Extracted records
......

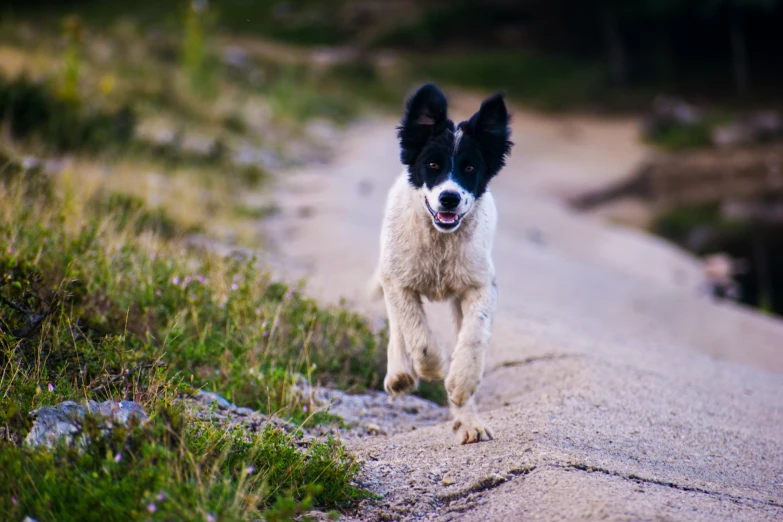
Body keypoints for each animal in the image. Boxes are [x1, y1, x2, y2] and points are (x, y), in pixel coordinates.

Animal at [372, 83, 516, 440]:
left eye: (470, 168)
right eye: (433, 165)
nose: (449, 198)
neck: (440, 243)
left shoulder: (481, 285)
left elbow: (474, 334)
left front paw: (461, 384)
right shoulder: (398, 281)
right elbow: (415, 331)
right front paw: (432, 367)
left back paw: (469, 422)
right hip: (389, 269)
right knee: (398, 326)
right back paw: (400, 373)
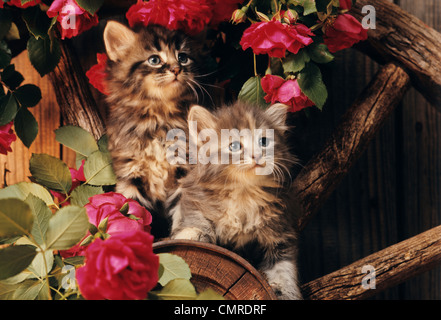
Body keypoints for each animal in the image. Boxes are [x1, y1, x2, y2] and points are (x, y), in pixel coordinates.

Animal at [103, 21, 203, 238]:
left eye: (183, 57)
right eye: (154, 60)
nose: (176, 69)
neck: (159, 117)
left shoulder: (186, 168)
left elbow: (185, 210)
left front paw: (185, 235)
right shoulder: (130, 173)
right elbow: (131, 210)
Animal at [168, 102, 302, 300]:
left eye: (264, 142)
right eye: (235, 146)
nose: (257, 156)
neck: (243, 193)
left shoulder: (280, 227)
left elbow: (283, 268)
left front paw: (284, 291)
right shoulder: (195, 199)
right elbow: (197, 222)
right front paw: (190, 235)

......

For every line above that holds the word "shoulder", report the whole line.

**SOLUTION FOR THIS EXERCISE:**
left shoulder: (481, 285)
right shoulder: (398, 281)
left shoulder: (186, 168)
right shoulder: (130, 173)
left shoulder: (280, 227)
right shoulder: (195, 199)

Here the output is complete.